We stopped for coffee in Trujillo, hoping there might be something available that wasn’t disgusting given that it was a big city in comparison with the other little towns we passed through. Google suggested Starbucks and it wasn’t the time to be picky. When we arrived, we realised it was in a shopping centre — something google had failed to mention — and we would have to pay to park there if we were there for more than half an hour. I was disgusted (I’m disgusted by pretty much everything now, I’m fucking fed up to the back teeth with travelling, it’s fucking shite). We parked and some bloke came over to tell us the motorbike area was the other side of the virtually empty car park, which I was also disgusted by. Glenn Gonzalez went into the shopping centre to get a couple of coffees and I went and parked in the motorbike section and sulked. In the end we left before hitting the half hour mark and pissed about in Trujillo before eventually getting back out on to the Brian Blessed Panamericana.
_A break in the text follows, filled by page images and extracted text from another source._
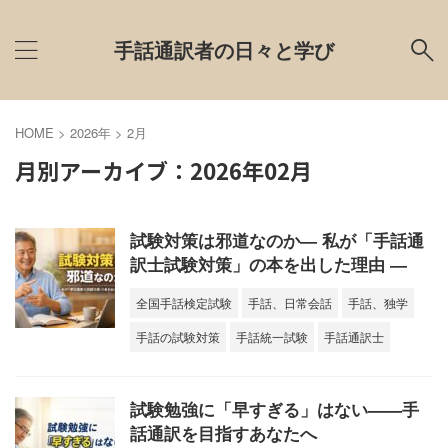
手話通訳者の日々と学び
HOME
>
2026年
>
2月
月別アーカイブ：2026年02月
試験対策は邪道なのか― 私が「手話通
訳士試験対策」の本を出した理由 ―
全国手話検定試験
手話、日常会話
手話、独学
手話の試験対策
手話統一試験
手話通訳士
試験勉強に「早すぎる」はない——手
話通訳を目指すあなたへ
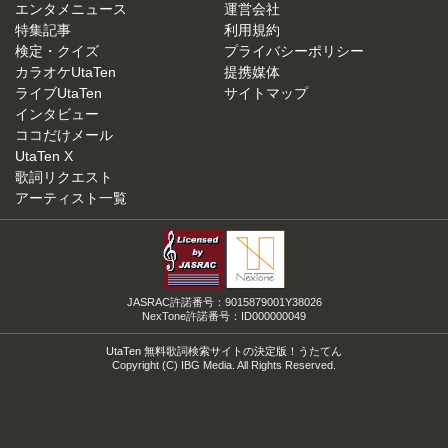
エンタメニュース
運営会社
特集記事
利用規約
検定・クイズ
プライバシーポリシー
カラオケUtaTen
提携媒体
ライブUtaTen
サイトマップ
インタビュー
ココだけメール
UtaTen X
歌詞リクエスト
アーティスト一覧
JASRAC許諾番号：9015879001Y38026
NexTone許諾番号：ID000000049
UtaTen 無料歌詞検索サイトの決定版！うたてん
Copyright (C) IBG Media. All Rights Reserved.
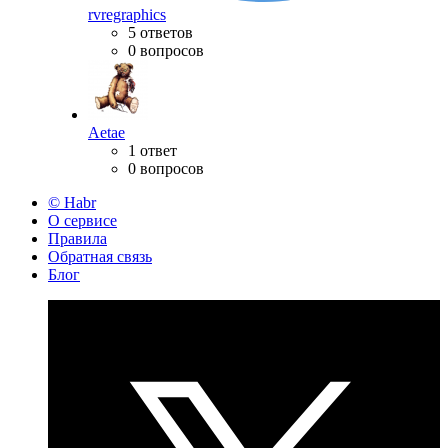
rvregraphics
5 ответов
0 вопросов
Aetae
1 ответ
0 вопросов
© Habr
О сервисе
Правила
Обратная связь
Блог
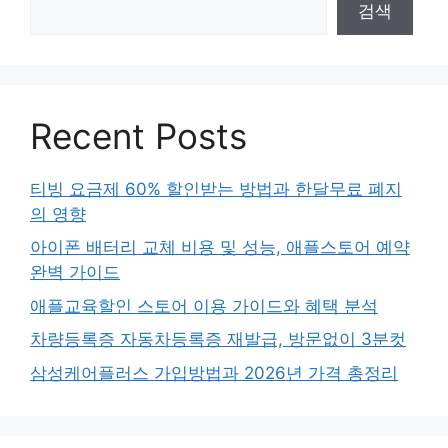
검색
Recent Posts
티빙 요금제 60% 할인받는 방법과 한달무료 폐지
의 영향
아이폰 배터리 교체 비용 및 성능, 애플스토어 예약
완벽 가이드
애플교육할인 스토어 이용 가이드와 혜택 분석
차량등록증 자동차등록증 재발급, 방문없이 3분컷
삼성케어플러스 가입방법과 2026년 가격 총정리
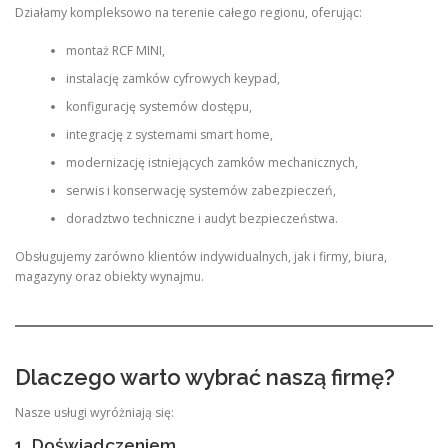
Działamy kompleksowo na terenie całego regionu, oferując:
montaż RCF MINI,
instalację zamków cyfrowych keypad,
konfigurację systemów dostępu,
integrację z systemami smart home,
modernizację istniejących zamków mechanicznych,
serwis i konserwację systemów zabezpieczeń,
doradztwo techniczne i audyt bezpieczeństwa.
Obsługujemy zarówno klientów indywidualnych, jak i firmy, biura,
magazyny oraz obiekty wynajmu.
Dlaczego warto wybrać naszą firmę?
Nasze usługi wyróżniają się:
1. Doświadczeniem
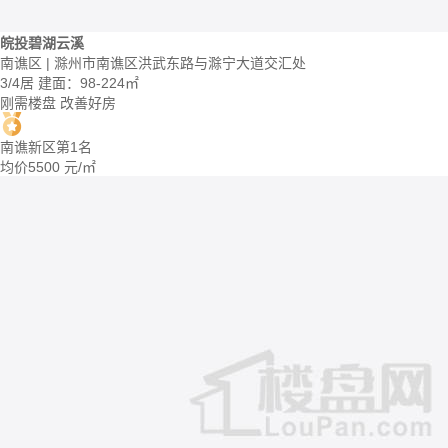
皖投碧湖云溪
南谯区 | 滁州市南谯区洪武东路与滁宁大道交汇处
3/4居
建面：98-224㎡
刚需楼盘
改善好房
南谯新区第1名
均价
5500
元/㎡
We were travelling at around 110km/h a few kilometres from Trujillo when the bike started violently swerving from side to side in a random sort of a way. It’s difficult to remember my exact thoughts, but I immediately assumed the back tyre had blown. The back of the bike felt like a tail thrashing around and we swerved several times across the two lanes. Fortunately they were both empty — I think I was aware there was no traffic around us and therefore knew I had the whole width of the road to use, rather than trying to keep to one lane, but I’m not completely sure of that. I don’t think I would have been able to stay in one lane. I didn’t brake at all, fearing that touching either the front or back brake would immediately cause us to skid and crash; I just tried to counter whichever way the bike was swerving and keep it upright. It seemed to take forever to slow down and there were a couple of moments when I wondered whether I should accept my fate and just brace myself for impact with the road. Glenn Gonzalez stayed completely silent throughout. We eventually stopped next to the central reservation.
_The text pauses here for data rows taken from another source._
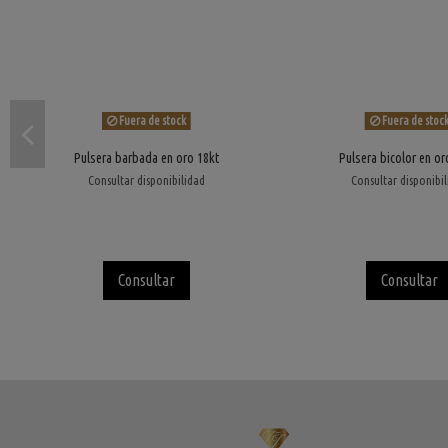
Fuera de stock
Fuera de stoc
Pulsera barbada en oro 18kt
Pulsera bicolor en or
Consultar disponibilidad
Consultar disponibi
Consultar
Consultar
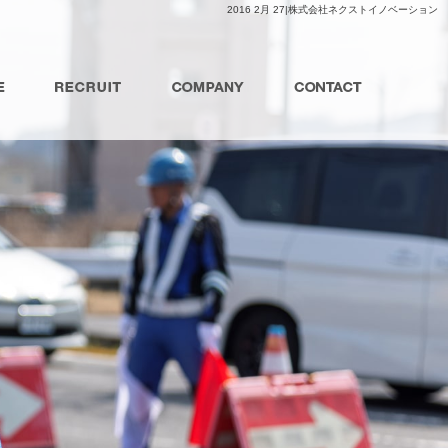
2016 2月 27|株式会社ネクストイノベーション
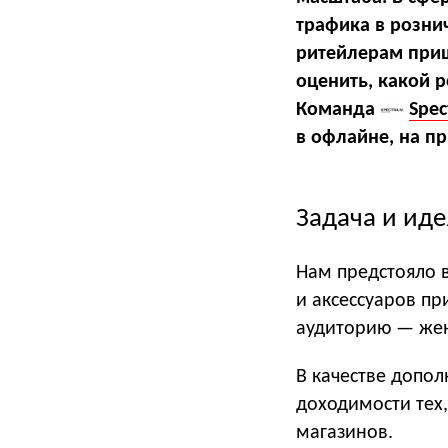
трафика в розни
ритейлерам приш
оценить, какой р
Команда
Spec
в офлайне, на п
Задача и иде
Нам предстояло 
и аксессуаров п
аудиторию — жен
В качестве допо
доходимости тех,
магазинов.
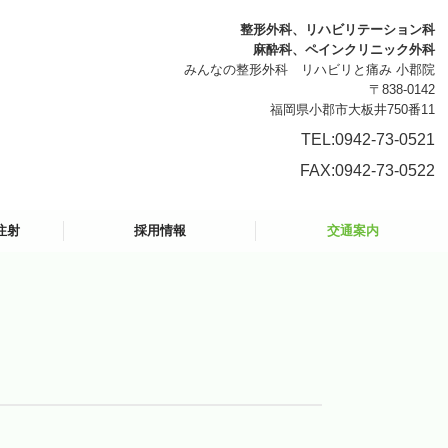
整形外科、リハビリテーション科
麻酔科、ペインクリニック外科
みんなの整形外科 リハビリと痛み 小郡院
〒838-0142
福岡県小郡市大板井750番11
TEL:0942-73-0521
FAX:0942-73-0522
注射
採用情報
交通案内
The first thing that occurred to me when we stopped was that I wasn’t particularly shaken up by what had happened. I asked Glenn Gonzalez to get off the bike and get out of the motorway as quickly as he could and then got the bike off the road. Sure enough, the back tyre had blown. Fortunately, we weren’t in the middle of nowhere and there was at least a scattering of small buildings around. A mototaxi was about 50 metres away and the driver and a couple of passengers were watching us. Glenn Gonzalez asked them if there was a vulcanizadora around and as luck would have it, there was one only a couple of hundred metres away. We made our way there, Glenn Gonzalez on foot and me on the bike with the flat tyre. It was closed. It was a fucking Sunday.

We looked on google maps and found another place a few miles away. Glenn Gonzalez called them and incredibly, they were open. We unloaded all the luggage into a mototaxi — yes, they have mototaxis on the motorway — and Glenn Gonzalez went ahead and I followed on the bike in first gear.

It was immediately apparent the vulcanizadora actually knew what he was talking about. He even had the right tools and machines and set about getting the back wheel off while I went over the road to buy some cold beer. When I got back he had found the cause of the problem: the inner tube on the back wheel was the wrong size. This could only mean one thing. Rather than replacing the knackered inner tube on the larger (in diameter), front wheel with the spare inner tube I gave them, the mechanics in Lima had replaced the perfectly good, relatively new, smaller inner tube on the back wheel. Therefore I had been left with a knackered inner tube on the front wheel and a new inner tube on the back wheel that was completely the wrong size.

I paid the vulcanizadora to take off the front wheel and tyre so I could verify the knackered inner tube was still there. I made a video of him doing so and then tried calling the Royal Enfield people in Lima, but there was no answer because it was a fucking Sunday. Instead I sent them a series of messages and the video I had just made and said I’d be calling for a chat about criminal negligence on Monday.

Luckily, the vulcanizadora had a spare inner tube for the back wheel. It too was the wrong size, but not by much. He said it would at least get us to Chiclayo and I trusted him. Glenn Gonzalez and I got back on the road and rode at 80km/h for the rest of the way to Chiclayo. There were numerous examples of appalling driving, including one incident when a car nearly hit some pedestrians because the bloke was so keen on getting passed us that he swerved off the road when undertaking us. We were in a town where the traffic was heavy in any case — he had nothing to gain from passing us and we passed him again almost immediately at the next traffic light anyway. I am so tired of this.

We were approaching Chiclayo when a wasp flew through my open visor and lodged itself between my helmet and the right side of my face, stinging me repeatedly as I pulled over to stop and tear off my helmet. I wasn’t at all happy about it. I had had enough of everything and just wanted to go home. I’m feeling like this a lot at the moment.

We checked into our hotel without incident in Chiclayo and then took a taxi into the centre to do some heavy drinking. We found some decent IPA and managed to relax a bit. I found a shop selling bike tyres and inner tubes and spoke to them on the phone that same night. Incredibly, they had both sizes of inner tube in stock, which I arranged to collect in the morning.

New inner tubes getting fitted

Glenn Gonzalez and I woke early the next day and went out to pick up the inner tubes. I bought two of each and had one set fitted straight away at a place in the street down the road. I watched the bloke very carefully while he did the job, checking he got the sizes right and explaining all the problems we had had before. I really didn’t want to have to be going back for yet more repairs. I just wanted to arrive in Zorritos and do nothing for a few weeks.